Watkins littered his Telegram with surreptitiously taken photos of EMS server screens—including one of a bootable Acronis partition manager showing the device’s drive layout. He captioned the image: “Individual frames need to be redacted very carefully. A minor slip-up could potentially dox the whistleblower.” (That screenshot redacts the volume name of a portable SSD connected to the EMS machine.)
Unfortunately, Watkins seems longer on advice than practice—another photo, which came with the caption “our whistleblower risked his life / his livelihood / his everything,” shows a spreadsheet of BIOS passwords for a small collection of computers, including EMS server and client systems.
It seems likely that Watkins intended the spreadsheet photo to scare his audience into either believing that anyone at all could access the EMS systems or that Dominion itself could. Instead, the photo constituted Watkins’ most serious own goal. The passwords he exposed are managed at the state level, and when the state of Colorado got wind of the leaked photo, it identified the passwords as belonging to systems managed by its own Mesa County.
Colorado secretary of state has joined the chat
In response to the leaked BIOS passwords, Colorado Secretary of State Jena Griswold issued an executive order—as reported by the Grand Junction Daily Sentinel—requiring the Mesa County Clerk and Recorder’s office to supply surveillance videos and documents showing how and to whom the BIOS passwords were leaked.
This is an order with real teeth—the BIOS passwords are protected by policy and should only be available to a few state and county election workers who have passed background checks. If Mesa County Clerk Tina Peters can’t demonstrate a proper chain of custody for how the leaked information was maintained, the county’s election systems could be decertified, resulting in an expensive, mandatory refit of the machines involved—all on the county’s dime.

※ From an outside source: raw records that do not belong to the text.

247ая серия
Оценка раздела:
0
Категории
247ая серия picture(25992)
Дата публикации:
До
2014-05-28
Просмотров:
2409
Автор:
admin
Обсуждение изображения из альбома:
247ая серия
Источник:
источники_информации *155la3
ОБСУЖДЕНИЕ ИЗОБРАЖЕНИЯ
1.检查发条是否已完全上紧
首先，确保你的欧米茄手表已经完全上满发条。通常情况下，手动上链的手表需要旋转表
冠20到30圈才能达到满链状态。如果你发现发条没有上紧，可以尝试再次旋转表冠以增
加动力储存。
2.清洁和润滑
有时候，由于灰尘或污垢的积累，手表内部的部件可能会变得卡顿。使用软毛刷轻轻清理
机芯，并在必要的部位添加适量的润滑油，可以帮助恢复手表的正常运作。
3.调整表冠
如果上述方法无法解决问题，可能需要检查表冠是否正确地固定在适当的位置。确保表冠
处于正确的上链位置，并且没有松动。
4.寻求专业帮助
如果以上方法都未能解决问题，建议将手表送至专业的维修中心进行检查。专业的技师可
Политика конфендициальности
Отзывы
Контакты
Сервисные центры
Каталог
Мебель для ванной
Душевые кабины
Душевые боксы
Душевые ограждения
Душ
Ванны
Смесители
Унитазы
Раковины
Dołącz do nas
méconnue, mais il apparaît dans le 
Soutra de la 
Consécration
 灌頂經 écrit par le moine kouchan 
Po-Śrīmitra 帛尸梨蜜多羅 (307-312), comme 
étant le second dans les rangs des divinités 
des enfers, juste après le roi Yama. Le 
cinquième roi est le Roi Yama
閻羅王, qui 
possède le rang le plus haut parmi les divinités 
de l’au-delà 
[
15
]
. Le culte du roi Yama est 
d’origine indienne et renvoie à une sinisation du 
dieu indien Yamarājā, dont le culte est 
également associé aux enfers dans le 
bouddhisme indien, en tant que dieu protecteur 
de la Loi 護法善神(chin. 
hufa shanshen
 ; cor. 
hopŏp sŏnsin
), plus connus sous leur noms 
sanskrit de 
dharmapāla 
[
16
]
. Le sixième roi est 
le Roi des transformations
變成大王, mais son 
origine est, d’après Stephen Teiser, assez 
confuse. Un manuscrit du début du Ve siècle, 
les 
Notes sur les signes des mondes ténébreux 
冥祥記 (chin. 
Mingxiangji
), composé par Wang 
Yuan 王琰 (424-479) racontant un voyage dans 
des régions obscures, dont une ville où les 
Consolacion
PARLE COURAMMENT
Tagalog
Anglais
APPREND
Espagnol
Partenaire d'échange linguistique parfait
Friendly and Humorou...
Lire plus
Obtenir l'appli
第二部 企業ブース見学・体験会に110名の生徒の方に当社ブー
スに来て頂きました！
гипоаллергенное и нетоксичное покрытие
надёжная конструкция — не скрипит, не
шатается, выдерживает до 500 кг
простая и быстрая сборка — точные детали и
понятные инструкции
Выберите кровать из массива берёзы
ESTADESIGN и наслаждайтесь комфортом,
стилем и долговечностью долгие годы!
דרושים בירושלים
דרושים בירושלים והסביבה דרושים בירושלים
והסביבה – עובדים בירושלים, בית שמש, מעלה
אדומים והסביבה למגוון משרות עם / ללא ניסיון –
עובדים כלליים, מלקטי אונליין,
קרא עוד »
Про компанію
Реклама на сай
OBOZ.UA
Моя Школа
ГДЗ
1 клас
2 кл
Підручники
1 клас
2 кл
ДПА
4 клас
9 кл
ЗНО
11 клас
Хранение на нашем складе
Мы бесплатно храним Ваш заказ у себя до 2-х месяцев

Pro-Trump, anti-Biden, anti-vax
Although there’s no evidence directly implicating Peters with the leak, she makes a tempting suspect—during the 2021 Capitol insurrection, Peters blasted Twitter with a series of now-deleted tweets claiming that the 2020 presidential election was fraudulent and that she herself, as a county election administrator, had special inside knowledge about how to falsify an election.
In another since-deleted tweet, Peters makes a baseless statement that “the vaccines are troubling in the mechanics in the RNA.” In a better world, COVID vaccine fearmongering wouldn’t be related to election-machine security—but in this world, it places Peters further in Watkins’ sphere of intertwined conspiracy theories.
Pat Poblete of the Colorado Springs Gazette reports that Peters isn’t responding to Secretary of State Griswold’s order to turn over equipment, surveillance footage, and documents. Instead, Peters flew to South Dakota, where she addressed a so-called “Cyber Symposium” hosted by election conspiracy theory enthusiast and MyPillow CEO Mike Lindell.
In Peters’ absence, Griswold obtained a search warrant and sent a team to the Mesa County Clerk’s Office. On stage at Lindell’s symposium, Peters said Griswold “invade[d] my elections department today,” complaining that “we don’t know what they were doing in there” because her chief deputy clerk was not allowed to observe the search. Griswold’s own press release states that her office’s inspection team was “accompanied at all times by officials from Mesa County.”
Peters denied any personal involvement in the security breach during her remarks Tuesday night, and she hinted that she plans to release more information on Mesa County voting systems at Lindell’s symposium on Thursday.